→ Document segment:
┏━━
Simulated Annealing

13 Feb 2017 | optimization

This is a post about Simulated Annealing.

The Problem

Simulated Annealing is an optimization technique. It is a probabilistic technique to approximate the global max/min of a function. In this post, I describe how to use Simulated Annealing to solve the Traveling Salesman problem.

The idea of the Traveling Salesman problem is that you have $N$ cities and you want to find the path of least distance that allows you to visit all the cities and end up at your starting city. (You basically just want to find a cycle) You can read more about this problem if you’re unfamiliar with it here.

Approach

Simulated Annealing works as follows:

Start off with some random solution. This is just some random permutation of all the cities
Create a neighboring solution. In our case, we choose two vertices and reverse the path along these 2 vertices.
If the neighboring solution is better than the current solution, switch. However, if the neighboring solution is worse than the current solution, you still have a chance to switch, given by the equation:

\[\frac{exp(e - e')}{T} > rand(0,1)\]

In this case $e$ is the distance of your current path, $e'$ is the distance of your neighbor path, and $T$ is the temperature.

Now we decay the temperature by a certain rate.

We simply repeat this until the temperature is less than 1 and then we terminate. The end result we have is our “optimal” solution.

Code

You can see the full code on my github here.

First off, we start by initializing the enviorment, setting the initial temperature, cooling rate, and also the starting path.

    #set up enviorment and create points
    temp, coolingRate = 1000, 0.0002
    locs = np.random.randint(0, 20, size=(num_points,2))

    #create the starting path
    startingPath = np.insert(np.random.permutation(num_points-1) +1, 0, 0)
    currentPath = startingPath
    # array to keep track of the distances
    distance = []

Next, I wrote a function that computes the distance of a path

def computePath(locs, path):
 dist = 0 
    for j in path:
        i = path[j]
        k = path[(j+1) % len(path)]
        point = locs[i]
        point2= locs[k]
        dist += (point[0]-point2[0])**2 + ( point[1]-point2[1])**2
    return dist

I also wrote a function to compute the neighbors of a path

def getNeighbors(path_in):
    path = list(path_in)
    index1, index2 = np.random.choice(path, size=(2,1), replace=True)
    path[index1:index2] = reversed(path[index1:index2])
    return path

Now I can just run this simulation until it terminates ($Temp < 1$)

    while(temp>1):
        neighbor = getNeighbors(currentPath)
        e_prime = computePath(locs, neighbor)
        e_current = computePath(locs, currentPath)

        probability = np.exp((e_current - e_prime) / temp)

        if e_prime < e_current:
            currentPath = neighbor
        elif probability > np.random.rand():
            currentPath = neighbor

        temp *= 1-coolingRate;

Result

I ended up writing a python program that finds the shortest path along a random set of vertices. I’ve attached the results below.

Example with 10 points

example_10

Example with 50 points

example_50

This was a quick and fun little project. Later on I’d like to experiment and see if one could use simulated annealing instead of gradient descent to optimize machine learning problems. I think it would be especially effective in cases where you are unable to train for long periods of time. I think it could also be helpful when the search space is especially large - when your model is very complex.

Written on February 13, 2017
┗━━
→ Work request A:
Answer these questions about the simulated annealing post:
(i) What initial temperature and cooling rate does the setup code assign?
(ii) How does the post say a neighboring solution is created?
(iii) At what point does the process stop?
→ Work request B: List every section heading that divides the simulated annealing post below its title.

→ Data shown:
┏━━
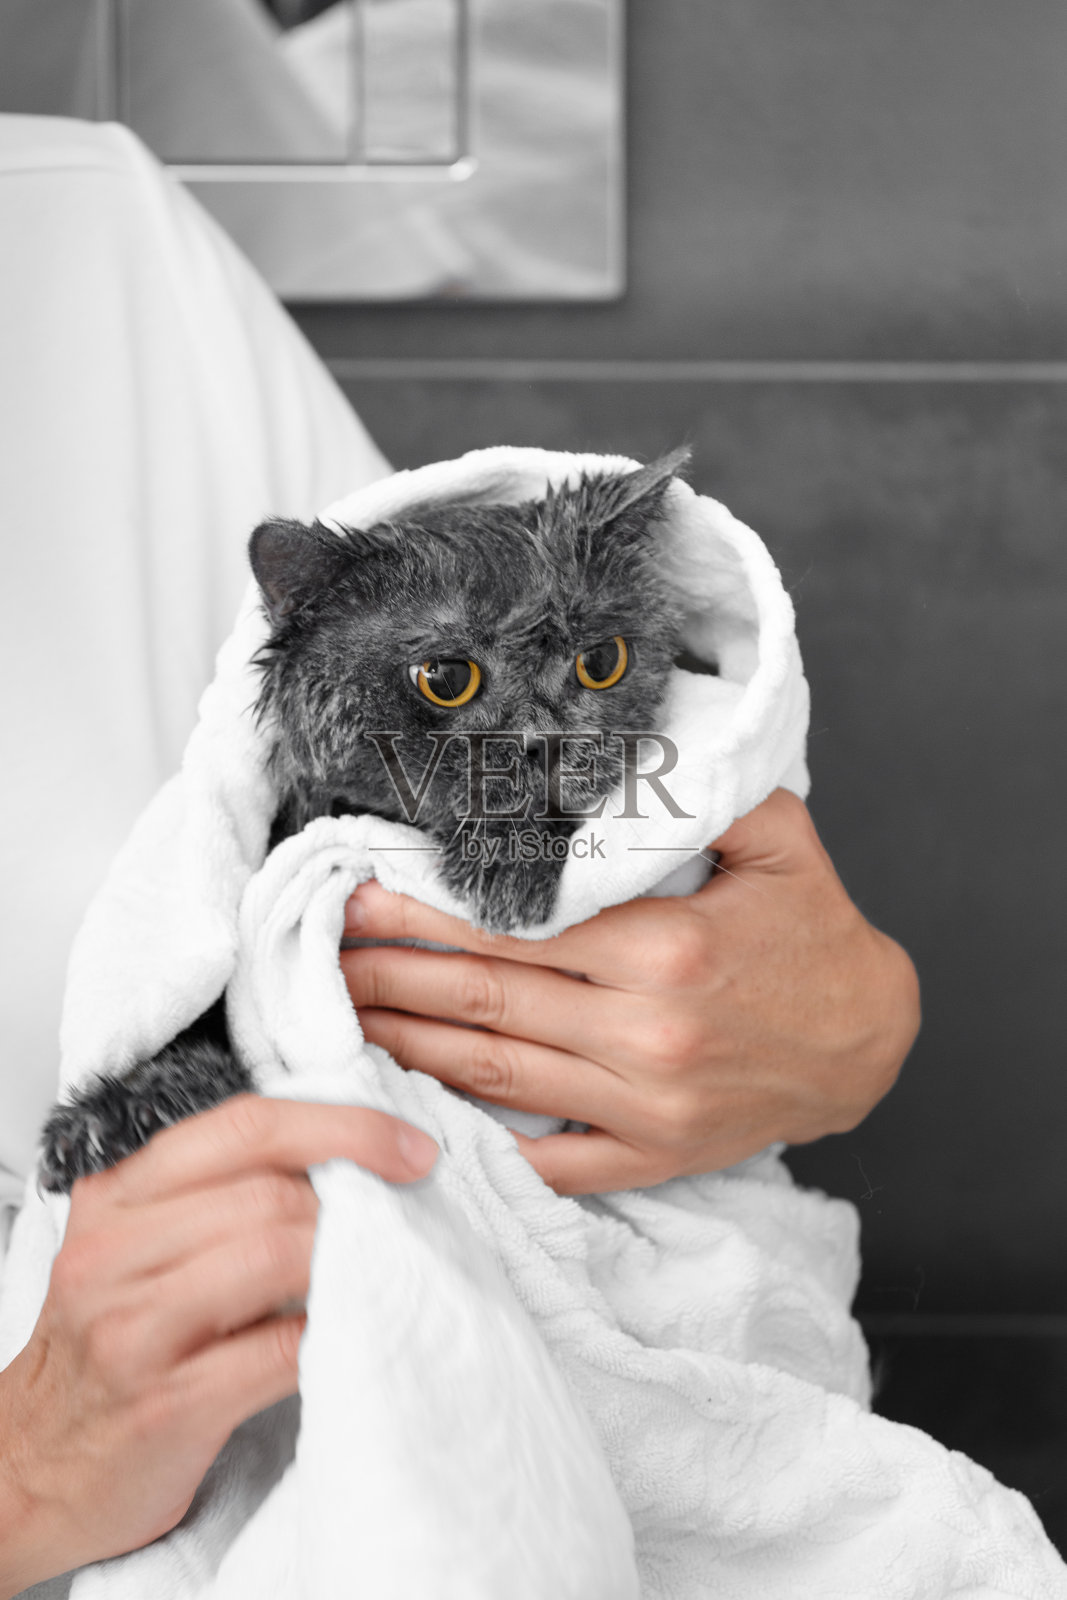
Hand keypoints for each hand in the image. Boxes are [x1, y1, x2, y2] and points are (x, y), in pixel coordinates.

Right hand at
┗━━
┏━━
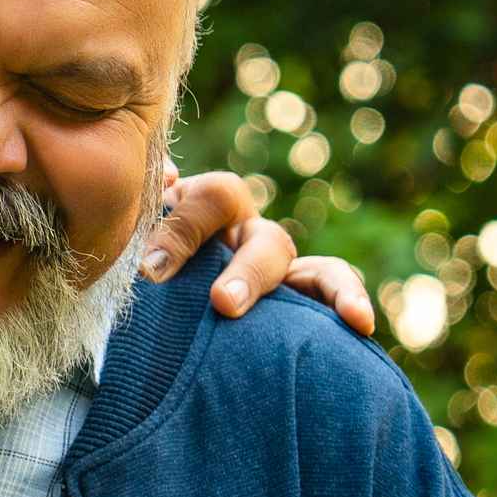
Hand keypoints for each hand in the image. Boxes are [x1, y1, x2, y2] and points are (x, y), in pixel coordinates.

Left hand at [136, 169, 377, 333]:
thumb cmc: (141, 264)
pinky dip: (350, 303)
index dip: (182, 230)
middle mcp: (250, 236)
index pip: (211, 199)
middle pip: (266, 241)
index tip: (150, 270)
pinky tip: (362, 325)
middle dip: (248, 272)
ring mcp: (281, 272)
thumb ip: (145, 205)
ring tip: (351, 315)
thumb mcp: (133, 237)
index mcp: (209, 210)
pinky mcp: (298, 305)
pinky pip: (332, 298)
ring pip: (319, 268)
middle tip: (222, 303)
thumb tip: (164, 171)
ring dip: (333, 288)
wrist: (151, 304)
┗━━
→ Answer area A:
(i) The initial temperature is 1000 and the cooling rate is 0.0002.
(ii) Two vertices are chosen and the path along these two vertices is reversed.
(iii) It stops once the temperature is less than 1.

→ Answer area B:
The Problem
Approach
Code
Result